Schumacher clarifies this is all hypothetical, but what would be the financial impact. Bill says that there were several numbers, an appeal process and it can drag out. So, they were not sure. They said that we would have to pay the money back. But everyone acknowledges

Solutions:

Operating costs. Doable but not easy.
Issue with if you put money in operating costs, you have less funds for housing units being produced. How to calculate the operating costs would be an issue, per provider? per unit? Go forward or backward when calculate. What if the amount we have on operating costs don’t cover the tax. And then brings up the legal boogie man and the connection between the operating costs and the taxes.

Schumacher asks if we are talking all the taxes, or just the city portion. Clingan added the county as a potential funding stream. Says he doubts that MATC and Schools could contribute. Clingan says that if can’t get hte money out of the entitites then maybe we have a pure policy position but the non-profit still has the problem and therefore so does the city.

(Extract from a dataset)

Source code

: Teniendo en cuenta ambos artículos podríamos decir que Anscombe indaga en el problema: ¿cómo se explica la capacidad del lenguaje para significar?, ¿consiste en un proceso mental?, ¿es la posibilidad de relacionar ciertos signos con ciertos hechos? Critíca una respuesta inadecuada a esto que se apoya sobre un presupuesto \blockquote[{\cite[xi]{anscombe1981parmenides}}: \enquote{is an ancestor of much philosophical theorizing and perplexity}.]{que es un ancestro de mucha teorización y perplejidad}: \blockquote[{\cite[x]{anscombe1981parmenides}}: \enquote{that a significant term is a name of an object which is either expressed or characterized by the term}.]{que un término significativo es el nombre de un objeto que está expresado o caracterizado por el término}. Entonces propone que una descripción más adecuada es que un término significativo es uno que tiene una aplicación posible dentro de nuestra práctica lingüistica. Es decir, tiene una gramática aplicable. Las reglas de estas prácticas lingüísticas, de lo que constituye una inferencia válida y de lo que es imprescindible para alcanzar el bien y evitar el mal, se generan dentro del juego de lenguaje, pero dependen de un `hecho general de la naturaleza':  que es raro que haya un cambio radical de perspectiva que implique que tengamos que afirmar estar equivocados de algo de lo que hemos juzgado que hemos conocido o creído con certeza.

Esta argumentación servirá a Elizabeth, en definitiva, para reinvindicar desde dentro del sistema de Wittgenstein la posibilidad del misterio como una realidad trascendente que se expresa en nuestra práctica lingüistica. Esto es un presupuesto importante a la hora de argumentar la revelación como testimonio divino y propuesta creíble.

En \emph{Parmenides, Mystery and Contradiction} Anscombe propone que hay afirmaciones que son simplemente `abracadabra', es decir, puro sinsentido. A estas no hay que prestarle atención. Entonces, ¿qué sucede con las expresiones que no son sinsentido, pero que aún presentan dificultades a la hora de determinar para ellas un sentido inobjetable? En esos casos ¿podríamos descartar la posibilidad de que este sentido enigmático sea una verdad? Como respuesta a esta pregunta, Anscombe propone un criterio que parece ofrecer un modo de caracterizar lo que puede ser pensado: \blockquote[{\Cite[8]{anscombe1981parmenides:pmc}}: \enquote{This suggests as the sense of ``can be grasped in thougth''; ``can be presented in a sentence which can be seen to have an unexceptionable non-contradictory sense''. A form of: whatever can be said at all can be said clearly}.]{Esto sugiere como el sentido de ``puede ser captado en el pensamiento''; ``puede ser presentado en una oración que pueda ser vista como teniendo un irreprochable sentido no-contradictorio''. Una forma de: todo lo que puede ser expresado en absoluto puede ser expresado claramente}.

Talks about legal issues again.

Talks about rent assistance program. He says procedurally doable. Not helpful to some of the providers because there is a rent cap and can’t get money to them. Talks about legal issues again. How do you calculate it? He talks about a potential formula. He talks about mechanics, would CDA be in charge of this, what staff costs and administrative costs would there be? Wilcox says there is admin money with HOME

CDA role? initial indication from Olinger and Shimanski was there not keen interest in this [go figure], would CDA be in position, have capacity, have the money to take over properties? Or, could properties be turned over to CDA and then turned back for property management to the affordable housing provider?

Funding Sources:

HOME funds – says we get $1.6 – 1.9M per year in allocations.

Affordable Houinsg trust fund – need language change. Has $4M. If use it for this purpose can’t do it without changes for how money is spent.

City Levy – Council and Mayor makes those decisions.

County – School District and MATC but not sure how that might happen.

That’s the framework he is working in. He will have to take his cues from folks on how much further to push this. He says that Mario seems to think its a done deal, but not signed yet.

Schumacher says we need to be prudent and cautious and not raise expectations so that this doesn’t become expected that the non-profits will get operating money. Schumacher asks if there is something that he has learned that may help us in the future?

Clingan says not around tax policy. What he says he has known but more convinced that city has a very key role in affordable housing, but much of the heavy lifting is done outwide these walls by housing providers and that we are attached at the hip. What we do affects them. And then, he says that bottom line is that low income individuals and families and we have to look at how they get housing in the community. If we don’t keep the alignment with service providers, housing people and the city – these folks need the partnership to be strong and vital and the risk of this drove that home.

Wilcox says that Clingan still needs to look into Tim’s analysis of the market rate rents. What resources will be there for those who are left out? Also wants to look at agencies that lease to non-profits.

Rosenberg says we aren’t looking at Plan B, but remaining issues. 30 acre units, common control piece, who’s at risk and what are the alternatives? 2008 property taxes? That doesn’t reflect public policy at this point. The market rate issue. MDC can’t raise the market rate units $150 and where will that be made up. The people affected will be 61 – 80% income.

Schumacher asks Bill to research this. If law is passed and has market rates and under 60% and if we give them quid pro quo money are we out of the legal issue. Can give money to people who are tax exempt. Funding is for tax exempt units, not the exempt ones.

Rosenberg says the last item is the annual application for all these properties and have to make sure it isn’t too onerous and could be intrusive into indivisuals. Needs to reasonable meet the needs of the assessors office but not intrusive. Wilcox suggests using existing reporting for HOME dollars. It would be ideal to turn in reports they are already doing.

Sparer asks if anything else? Now labeling it Plan C.

Moved to adjourn. Rosenberg says wait, next meeting in July? If things look like they are going badly, they should meet sooner. Schumacher says housing diversity committee won’t meet til end of August. (So much for the July 1 report and making this a priority!) This kind of work ought to also be information for that committee, so they don’t have to start from scratch. They talk about joint meetings.

Now, they are adjourned.

[Sorry, only took about 15 minutes to clean up my typing, many typos likely in here!!]